▶ _Objetivo del ejercicio_:
Reescribe el fragmento del texto sobre Jesús Neira que empieza con "EL tribunal supremo" y sigue hasta "autovía de Madrid.". Pon "carretera" en lugar de "autovía".

▶ _Sección de texto_:
***

EL tribunal supremo de la televisión, en el que sólo hay fiscales y ningún abogado, ha condenado en juicio sumarísimo a Jesús Neira a la pena de villanía y escarnio público, tras conocerse que había sido detenido por conducir ebrio en una autovía de Madrid.

Dos años antes, el mismo pueblo inquisidor le había declarado héroe nacional por arriesgar su vida al salir en defensa de una mujer maltratada, mérito que le valió el cargo de presidente de un inservible consejo asesor contra la violencia de género. La televisión le nombró tertuliano mayor del reino y su nombre y su heroica hazaña iban de elogio en elogio y de plató en plató.

Así son los españoles, así la televisión y así el caprichoso veredicto de los pontífices de la opinión.

Puede que el profesor Neira, antes del suceso que truncó su corriente existencia, fuera ya un hombre excesivo e intransigente. Puede también que las lesiones derivadas de la paliza recibida y las negligencias médicas que casi acaban con él le dejaran trastornado; pero el instante en que su suerte se tuerce realmente es cuando, envanecido por la fama y engañado por el oportunismo mediático, acepta ser estrella de la televisión. Antena 3 le firmó un contrato y Telecinco se lo disputaba en sus tertulias. Ahí empezaron sus males y esa -la seducción de la tele- ha sido su perdición. Incitado por el espectáculo, apareció el Neira grosero, el patético, el sectario, el facha.

La televisión no cambia a las personas: es la popularidad lo que altera la conducta de quienes llegan con baja autoestima y un carácter frágil. La vanidad de la fama es destructiva. ¿Cuántos precedentes tenemos en actores, artistas, deportistas y presentadores? El tránsito de persona a personaje es un viaje apasionante pero letal.

Neira necesita desaparecer de la televisión para recuperar su vida. Escapar de todo y que la gente le olvide. La audiencia de la tele, que hoy te encumbra y mañana te derriba, ha sido la audiencia nacional de su sentencia, pasar de héroe a villano sin haber sido ni lo uno ni lo otro.

***

▶ _Información extraída_:
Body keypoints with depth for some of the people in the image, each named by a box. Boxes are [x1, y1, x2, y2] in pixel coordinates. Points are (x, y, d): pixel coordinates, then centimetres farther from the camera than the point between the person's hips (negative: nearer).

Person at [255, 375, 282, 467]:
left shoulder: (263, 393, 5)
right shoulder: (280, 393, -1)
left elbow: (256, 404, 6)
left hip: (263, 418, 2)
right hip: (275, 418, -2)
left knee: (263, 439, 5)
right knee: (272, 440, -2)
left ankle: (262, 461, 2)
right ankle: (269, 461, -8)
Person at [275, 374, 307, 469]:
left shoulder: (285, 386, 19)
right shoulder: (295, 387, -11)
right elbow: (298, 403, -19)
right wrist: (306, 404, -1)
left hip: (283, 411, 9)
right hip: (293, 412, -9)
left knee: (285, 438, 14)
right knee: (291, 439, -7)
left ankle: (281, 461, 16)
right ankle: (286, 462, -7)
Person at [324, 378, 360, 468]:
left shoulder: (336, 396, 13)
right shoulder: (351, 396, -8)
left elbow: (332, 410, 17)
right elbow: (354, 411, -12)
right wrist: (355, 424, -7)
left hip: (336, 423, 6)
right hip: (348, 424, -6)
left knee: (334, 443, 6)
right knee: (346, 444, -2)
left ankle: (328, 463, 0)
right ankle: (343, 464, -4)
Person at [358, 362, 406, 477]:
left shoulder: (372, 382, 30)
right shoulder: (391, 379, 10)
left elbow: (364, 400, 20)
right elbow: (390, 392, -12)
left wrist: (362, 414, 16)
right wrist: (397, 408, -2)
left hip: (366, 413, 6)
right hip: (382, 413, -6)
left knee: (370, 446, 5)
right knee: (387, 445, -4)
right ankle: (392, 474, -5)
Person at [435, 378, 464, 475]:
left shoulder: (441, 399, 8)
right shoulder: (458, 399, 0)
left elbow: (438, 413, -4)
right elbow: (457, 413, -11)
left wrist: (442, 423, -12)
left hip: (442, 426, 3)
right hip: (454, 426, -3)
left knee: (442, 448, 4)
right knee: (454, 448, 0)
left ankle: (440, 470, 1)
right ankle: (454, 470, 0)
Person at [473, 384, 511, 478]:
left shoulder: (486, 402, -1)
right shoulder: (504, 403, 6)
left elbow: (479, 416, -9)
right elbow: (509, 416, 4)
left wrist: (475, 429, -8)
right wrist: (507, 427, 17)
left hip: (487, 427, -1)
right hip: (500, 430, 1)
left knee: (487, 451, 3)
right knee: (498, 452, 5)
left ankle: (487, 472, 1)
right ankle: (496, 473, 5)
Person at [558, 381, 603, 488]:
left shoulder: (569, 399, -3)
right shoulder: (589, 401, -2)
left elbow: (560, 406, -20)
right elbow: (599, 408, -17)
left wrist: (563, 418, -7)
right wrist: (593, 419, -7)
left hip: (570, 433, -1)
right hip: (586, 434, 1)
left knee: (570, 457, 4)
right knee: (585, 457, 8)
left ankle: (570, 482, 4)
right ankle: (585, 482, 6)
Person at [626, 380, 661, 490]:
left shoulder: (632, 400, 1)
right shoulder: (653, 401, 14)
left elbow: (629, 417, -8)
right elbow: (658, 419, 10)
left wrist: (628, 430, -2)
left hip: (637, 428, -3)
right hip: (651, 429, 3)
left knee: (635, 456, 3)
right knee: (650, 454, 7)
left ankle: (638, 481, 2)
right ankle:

***

▶ _Resultado_:
EL tribunal supremo de la televisión, en el que sólo hay fiscales y ningún abogado, ha condenado en juicio sumarísimo a Jesús Neira a la pena de villanía y escarnio público, tras conocerse que había sido detenido por conducir ebrio en una carretera de Madrid.